START

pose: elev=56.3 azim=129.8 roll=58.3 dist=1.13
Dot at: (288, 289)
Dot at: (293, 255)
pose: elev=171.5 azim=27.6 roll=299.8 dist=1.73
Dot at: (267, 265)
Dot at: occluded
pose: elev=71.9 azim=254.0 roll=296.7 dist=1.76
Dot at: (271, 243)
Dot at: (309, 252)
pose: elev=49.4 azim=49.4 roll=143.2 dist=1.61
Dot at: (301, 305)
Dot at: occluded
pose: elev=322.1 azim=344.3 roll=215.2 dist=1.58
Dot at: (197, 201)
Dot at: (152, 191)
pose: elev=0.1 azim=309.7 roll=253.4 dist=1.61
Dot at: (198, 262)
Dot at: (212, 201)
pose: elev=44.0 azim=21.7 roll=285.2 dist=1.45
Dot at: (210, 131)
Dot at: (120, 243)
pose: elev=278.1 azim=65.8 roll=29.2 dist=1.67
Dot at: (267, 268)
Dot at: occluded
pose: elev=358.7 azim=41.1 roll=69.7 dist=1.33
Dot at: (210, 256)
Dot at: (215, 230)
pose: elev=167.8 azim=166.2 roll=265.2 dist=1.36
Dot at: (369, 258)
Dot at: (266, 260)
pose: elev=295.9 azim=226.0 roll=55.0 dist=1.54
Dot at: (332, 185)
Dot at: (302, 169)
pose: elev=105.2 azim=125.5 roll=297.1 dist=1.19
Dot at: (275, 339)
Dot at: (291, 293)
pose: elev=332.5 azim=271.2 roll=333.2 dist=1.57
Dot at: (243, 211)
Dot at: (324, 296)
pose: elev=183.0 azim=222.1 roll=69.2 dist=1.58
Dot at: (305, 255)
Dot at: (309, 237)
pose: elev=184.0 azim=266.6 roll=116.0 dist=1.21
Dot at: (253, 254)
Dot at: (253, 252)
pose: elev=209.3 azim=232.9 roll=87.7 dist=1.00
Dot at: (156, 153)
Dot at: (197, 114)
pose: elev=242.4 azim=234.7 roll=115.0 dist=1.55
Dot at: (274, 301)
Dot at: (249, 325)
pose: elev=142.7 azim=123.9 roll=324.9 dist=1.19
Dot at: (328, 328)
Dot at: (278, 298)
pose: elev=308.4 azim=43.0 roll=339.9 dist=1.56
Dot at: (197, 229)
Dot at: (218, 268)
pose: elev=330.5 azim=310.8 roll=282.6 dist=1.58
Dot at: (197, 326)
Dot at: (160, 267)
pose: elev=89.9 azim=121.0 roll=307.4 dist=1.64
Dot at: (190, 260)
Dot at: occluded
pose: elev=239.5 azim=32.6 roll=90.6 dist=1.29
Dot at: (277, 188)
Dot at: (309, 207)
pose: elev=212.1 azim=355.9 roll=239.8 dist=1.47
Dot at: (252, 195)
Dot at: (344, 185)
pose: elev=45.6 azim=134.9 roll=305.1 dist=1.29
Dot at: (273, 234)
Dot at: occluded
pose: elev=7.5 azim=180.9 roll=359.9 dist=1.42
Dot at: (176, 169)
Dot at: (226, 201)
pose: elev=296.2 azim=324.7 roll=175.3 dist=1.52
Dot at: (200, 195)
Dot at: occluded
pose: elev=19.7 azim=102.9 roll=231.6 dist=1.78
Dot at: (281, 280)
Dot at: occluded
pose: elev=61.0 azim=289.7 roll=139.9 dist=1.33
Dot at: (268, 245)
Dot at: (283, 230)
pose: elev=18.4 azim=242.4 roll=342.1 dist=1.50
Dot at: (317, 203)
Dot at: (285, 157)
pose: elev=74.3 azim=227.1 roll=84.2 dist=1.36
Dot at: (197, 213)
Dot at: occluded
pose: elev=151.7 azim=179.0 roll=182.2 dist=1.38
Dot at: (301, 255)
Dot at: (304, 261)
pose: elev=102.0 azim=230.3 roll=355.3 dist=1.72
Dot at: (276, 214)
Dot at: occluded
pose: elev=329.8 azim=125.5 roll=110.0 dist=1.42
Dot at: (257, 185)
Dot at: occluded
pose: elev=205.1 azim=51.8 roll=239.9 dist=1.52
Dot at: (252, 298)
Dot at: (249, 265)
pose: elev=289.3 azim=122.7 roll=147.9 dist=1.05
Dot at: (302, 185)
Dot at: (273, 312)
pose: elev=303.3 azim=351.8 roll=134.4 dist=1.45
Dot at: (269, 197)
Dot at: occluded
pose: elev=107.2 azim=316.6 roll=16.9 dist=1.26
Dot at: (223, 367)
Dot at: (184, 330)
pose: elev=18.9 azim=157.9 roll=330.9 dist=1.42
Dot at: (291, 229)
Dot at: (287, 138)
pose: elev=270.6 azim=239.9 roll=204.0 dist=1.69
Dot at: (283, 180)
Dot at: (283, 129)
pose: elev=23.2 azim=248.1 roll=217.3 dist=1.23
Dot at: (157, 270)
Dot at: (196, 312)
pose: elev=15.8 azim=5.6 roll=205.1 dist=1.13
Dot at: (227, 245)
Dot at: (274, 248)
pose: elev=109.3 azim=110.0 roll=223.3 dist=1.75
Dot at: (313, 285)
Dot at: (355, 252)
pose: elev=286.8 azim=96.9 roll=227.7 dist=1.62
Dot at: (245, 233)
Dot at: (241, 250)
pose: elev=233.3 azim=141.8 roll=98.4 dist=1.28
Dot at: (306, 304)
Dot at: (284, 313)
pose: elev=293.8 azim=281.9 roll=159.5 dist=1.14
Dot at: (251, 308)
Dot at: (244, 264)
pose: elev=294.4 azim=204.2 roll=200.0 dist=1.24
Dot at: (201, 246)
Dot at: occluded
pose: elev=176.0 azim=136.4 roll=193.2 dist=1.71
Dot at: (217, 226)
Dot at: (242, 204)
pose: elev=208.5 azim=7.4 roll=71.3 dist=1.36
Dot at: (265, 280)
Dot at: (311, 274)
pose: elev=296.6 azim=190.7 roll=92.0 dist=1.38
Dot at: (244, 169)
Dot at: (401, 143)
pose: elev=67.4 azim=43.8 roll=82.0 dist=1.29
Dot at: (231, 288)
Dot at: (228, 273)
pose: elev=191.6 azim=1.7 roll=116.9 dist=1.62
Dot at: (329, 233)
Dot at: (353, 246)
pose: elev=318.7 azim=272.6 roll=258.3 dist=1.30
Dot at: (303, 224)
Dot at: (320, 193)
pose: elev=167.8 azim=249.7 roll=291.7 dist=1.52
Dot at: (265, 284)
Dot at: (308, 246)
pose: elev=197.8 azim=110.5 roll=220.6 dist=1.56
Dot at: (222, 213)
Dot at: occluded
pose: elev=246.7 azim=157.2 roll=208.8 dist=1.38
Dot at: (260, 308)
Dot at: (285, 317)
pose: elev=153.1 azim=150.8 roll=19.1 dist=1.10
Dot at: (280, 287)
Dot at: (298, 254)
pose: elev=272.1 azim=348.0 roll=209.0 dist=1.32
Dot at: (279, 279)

END

§ Task brief:
Quote the lines above, from the line that contains "pose: elev=44.0 azim=21.7" through the line that contains "Dot at: (309, 237)", including both of those lines.

§ Task response:
pose: elev=44.0 azim=21.7 roll=285.2 dist=1.45
Dot at: (210, 131)
Dot at: (120, 243)
pose: elev=278.1 azim=65.8 roll=29.2 dist=1.67
Dot at: (267, 268)
Dot at: occluded
pose: elev=358.7 azim=41.1 roll=69.7 dist=1.33
Dot at: (210, 256)
Dot at: (215, 230)
pose: elev=167.8 azim=166.2 roll=265.2 dist=1.36
Dot at: (369, 258)
Dot at: (266, 260)
pose: elev=295.9 azim=226.0 roll=55.0 dist=1.54
Dot at: (332, 185)
Dot at: (302, 169)
pose: elev=105.2 azim=125.5 roll=297.1 dist=1.19
Dot at: (275, 339)
Dot at: (291, 293)
pose: elev=332.5 azim=271.2 roll=333.2 dist=1.57
Dot at: (243, 211)
Dot at: (324, 296)
pose: elev=183.0 azim=222.1 roll=69.2 dist=1.58
Dot at: (305, 255)
Dot at: (309, 237)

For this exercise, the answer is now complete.